Even if you already have SOC 1 certification, you still require a SOC 2 certification because it generates internal control reports based on five trust principles: data security, privacy, processing integrity, confidentially, and availability, whereas SOC 1 deals with financial reporting only.

It can take nine months or even a year to produce a SOC 2 report, particularly if you document your progress with spreadsheets.

How to Become SOC 2 Compliant in 7 Easy Steps

With so many moving pieces, regulations, and processes to align, achieving SOC 2 compliance can be a long and arduous task. A deliberate approach is the most effective. We recommend the following approach:

  1. Assign members to your SOC 2 team. The list above can assist you in deciding who should be a part of this crucial group.
  2. Determine your objectives. Do you need SOC 2 certification for a single product or service or your entire company?
  3. Determine the scope of your project. Which of the five Trust Services Categories in SOC 2 apply to your company? Which of the Trust Services Criteria from SOC 2 apply?
  4. Organize your supplies. Identify which controls apply to each Trust Services Criterion you selected in step 2, evaluate if they are successful, close any gaps, and compile the documents you’ll need as proof for each. Arrange evidence according to the five trust classifications: customer data protection, accessibility, confidentiality, processing integrity, and anonymity.
  5. Conduct a self-evaluation. The idea is to finish your assignment ahead of time. You may face audit reports and attestation rejection, which are more destructive than never seeking certification in the first place if you wait until the last minute to gather paperwork, construct an audit trail, and find and fill gaps.
  6. Keep an eye on yourself. Trying to set up security monitoring and alerts ahead of the SOC 2 auditor’s arrival will help you avoid falling out of compliance.
  7. A SOC 2 audit is a good idea. Only an impartial Certified Public Accountant is qualified to execute your SOC 2 audit, according to the AICPA. If necessary, your auditor may enlist the help of an independent, competent SOC 2 specialist.

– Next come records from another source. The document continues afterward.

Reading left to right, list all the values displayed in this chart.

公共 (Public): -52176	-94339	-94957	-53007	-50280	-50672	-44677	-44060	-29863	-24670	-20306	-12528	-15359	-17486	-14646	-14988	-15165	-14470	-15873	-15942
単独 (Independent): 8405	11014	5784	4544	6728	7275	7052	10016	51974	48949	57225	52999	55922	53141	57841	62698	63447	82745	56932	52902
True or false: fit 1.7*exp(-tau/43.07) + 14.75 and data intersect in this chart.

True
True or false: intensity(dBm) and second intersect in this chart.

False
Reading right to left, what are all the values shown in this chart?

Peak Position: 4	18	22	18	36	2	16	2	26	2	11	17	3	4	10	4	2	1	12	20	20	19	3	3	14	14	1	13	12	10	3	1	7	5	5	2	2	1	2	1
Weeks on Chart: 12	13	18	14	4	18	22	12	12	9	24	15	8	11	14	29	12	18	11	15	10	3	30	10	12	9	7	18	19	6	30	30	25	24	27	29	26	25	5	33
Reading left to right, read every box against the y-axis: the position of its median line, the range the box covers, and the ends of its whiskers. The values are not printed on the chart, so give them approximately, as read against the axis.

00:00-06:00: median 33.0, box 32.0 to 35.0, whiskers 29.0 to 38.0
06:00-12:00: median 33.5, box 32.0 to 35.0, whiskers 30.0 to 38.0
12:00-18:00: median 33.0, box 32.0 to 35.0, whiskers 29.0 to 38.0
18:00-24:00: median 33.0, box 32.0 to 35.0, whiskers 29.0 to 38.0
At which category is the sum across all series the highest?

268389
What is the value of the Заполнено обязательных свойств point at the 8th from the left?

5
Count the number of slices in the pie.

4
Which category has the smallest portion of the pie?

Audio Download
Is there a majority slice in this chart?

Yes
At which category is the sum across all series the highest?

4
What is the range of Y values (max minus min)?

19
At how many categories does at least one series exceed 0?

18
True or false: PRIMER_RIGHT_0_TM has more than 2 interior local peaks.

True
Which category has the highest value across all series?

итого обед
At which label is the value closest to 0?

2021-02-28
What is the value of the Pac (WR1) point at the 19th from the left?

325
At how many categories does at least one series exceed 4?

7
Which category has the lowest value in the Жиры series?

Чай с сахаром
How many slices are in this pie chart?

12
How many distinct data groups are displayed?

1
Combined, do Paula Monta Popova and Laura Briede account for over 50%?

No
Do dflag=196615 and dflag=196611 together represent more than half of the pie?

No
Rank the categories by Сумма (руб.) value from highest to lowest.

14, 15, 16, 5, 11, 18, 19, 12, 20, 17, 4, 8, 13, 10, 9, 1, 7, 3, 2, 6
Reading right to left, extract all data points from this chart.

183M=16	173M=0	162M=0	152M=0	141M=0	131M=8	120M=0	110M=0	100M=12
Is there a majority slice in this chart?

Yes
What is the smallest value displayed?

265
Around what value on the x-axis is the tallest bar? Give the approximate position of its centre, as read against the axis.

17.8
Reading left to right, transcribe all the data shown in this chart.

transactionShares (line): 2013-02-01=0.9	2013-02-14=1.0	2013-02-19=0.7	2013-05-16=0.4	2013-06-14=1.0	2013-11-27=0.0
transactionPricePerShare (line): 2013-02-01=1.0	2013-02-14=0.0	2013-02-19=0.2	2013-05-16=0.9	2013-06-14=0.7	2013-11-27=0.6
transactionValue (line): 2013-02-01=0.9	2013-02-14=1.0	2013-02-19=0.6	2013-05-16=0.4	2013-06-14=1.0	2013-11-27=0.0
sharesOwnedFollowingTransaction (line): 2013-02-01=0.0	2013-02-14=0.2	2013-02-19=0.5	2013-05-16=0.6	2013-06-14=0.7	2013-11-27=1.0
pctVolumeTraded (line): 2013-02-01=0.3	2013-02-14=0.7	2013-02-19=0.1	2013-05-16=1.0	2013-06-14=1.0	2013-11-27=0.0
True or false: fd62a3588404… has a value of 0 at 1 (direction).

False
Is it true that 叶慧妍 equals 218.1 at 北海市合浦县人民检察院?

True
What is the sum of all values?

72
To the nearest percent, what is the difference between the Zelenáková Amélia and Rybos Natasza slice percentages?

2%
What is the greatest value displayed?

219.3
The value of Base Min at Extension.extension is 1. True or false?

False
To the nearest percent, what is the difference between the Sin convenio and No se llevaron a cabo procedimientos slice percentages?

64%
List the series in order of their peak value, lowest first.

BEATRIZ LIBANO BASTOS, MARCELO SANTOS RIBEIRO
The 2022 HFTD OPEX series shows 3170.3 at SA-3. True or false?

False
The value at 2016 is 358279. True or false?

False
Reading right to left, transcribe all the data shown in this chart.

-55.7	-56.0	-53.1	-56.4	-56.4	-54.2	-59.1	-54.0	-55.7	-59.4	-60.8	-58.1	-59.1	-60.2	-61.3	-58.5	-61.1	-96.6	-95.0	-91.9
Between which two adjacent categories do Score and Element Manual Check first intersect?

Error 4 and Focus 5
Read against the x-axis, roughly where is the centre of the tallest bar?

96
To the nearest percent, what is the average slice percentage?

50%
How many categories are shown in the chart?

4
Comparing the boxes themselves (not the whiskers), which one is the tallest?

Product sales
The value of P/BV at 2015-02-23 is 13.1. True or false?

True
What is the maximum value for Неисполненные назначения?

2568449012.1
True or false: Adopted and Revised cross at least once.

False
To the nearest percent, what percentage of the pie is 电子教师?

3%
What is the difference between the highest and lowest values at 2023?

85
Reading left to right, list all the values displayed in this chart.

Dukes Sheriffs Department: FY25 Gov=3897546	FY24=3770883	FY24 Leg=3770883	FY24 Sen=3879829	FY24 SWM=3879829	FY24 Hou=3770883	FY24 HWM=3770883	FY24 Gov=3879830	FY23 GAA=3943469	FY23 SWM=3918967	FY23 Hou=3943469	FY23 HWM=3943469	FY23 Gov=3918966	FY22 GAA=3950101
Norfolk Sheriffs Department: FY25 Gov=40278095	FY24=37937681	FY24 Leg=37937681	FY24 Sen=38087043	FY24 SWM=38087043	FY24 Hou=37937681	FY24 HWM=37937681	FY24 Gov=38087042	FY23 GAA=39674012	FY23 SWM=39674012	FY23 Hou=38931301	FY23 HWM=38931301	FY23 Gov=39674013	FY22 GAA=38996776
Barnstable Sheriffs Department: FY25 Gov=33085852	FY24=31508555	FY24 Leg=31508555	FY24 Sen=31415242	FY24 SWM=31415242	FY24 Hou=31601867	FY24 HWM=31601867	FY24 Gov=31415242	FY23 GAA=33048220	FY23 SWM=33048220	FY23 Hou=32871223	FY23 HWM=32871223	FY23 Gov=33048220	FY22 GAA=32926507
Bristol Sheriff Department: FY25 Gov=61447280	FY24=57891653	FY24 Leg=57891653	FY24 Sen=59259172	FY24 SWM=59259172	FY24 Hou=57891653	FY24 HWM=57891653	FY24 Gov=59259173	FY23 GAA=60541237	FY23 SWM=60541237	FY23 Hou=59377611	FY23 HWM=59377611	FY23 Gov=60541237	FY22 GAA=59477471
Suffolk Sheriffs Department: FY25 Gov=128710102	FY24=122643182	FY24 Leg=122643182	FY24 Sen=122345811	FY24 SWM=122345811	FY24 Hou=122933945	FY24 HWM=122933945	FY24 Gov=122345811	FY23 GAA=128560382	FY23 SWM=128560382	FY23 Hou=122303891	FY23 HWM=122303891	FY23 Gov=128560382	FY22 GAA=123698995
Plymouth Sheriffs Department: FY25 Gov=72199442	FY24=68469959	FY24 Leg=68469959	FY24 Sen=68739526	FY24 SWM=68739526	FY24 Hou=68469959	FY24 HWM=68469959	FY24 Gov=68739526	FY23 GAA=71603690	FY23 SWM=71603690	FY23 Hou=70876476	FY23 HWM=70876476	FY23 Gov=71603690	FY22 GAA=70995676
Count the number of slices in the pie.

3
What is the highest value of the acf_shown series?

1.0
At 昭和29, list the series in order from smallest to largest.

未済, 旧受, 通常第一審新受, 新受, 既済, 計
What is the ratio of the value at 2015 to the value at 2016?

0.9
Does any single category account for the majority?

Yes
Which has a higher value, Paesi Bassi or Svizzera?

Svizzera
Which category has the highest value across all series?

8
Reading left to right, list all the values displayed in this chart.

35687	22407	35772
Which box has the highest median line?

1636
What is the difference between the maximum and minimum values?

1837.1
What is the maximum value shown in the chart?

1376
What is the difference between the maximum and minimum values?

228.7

Are you interested in management methodologies? Check out our article on operational excellence!

Conclusion

Compliance isn’t something you do once and then forget about. It’s a continuous activity that requires adhering to precise protocols that safeguard your clients. Threats are a continuous occurrence, especially in the cloud, and it’s your job to be a responsible steward of your client’s data.

SOC 2 compliance will enable your company to add layers of protection that will boost customer trust, minimize breaches, and improve your brand’s security status. However, SOC 2 is about establishing well-defined policies, procedures, and practices rather than simply checking all the compliance boxes using point solutions. So, sitting on your hands will serve you nothing.

Customers and end-users will be more confident in the security and functionality of your cloud infrastructure if you do it right.). SOC 2 Type 2 necessitates long-term, continual internal processes that will safeguard client information security and, as a result, the long-term success of your business.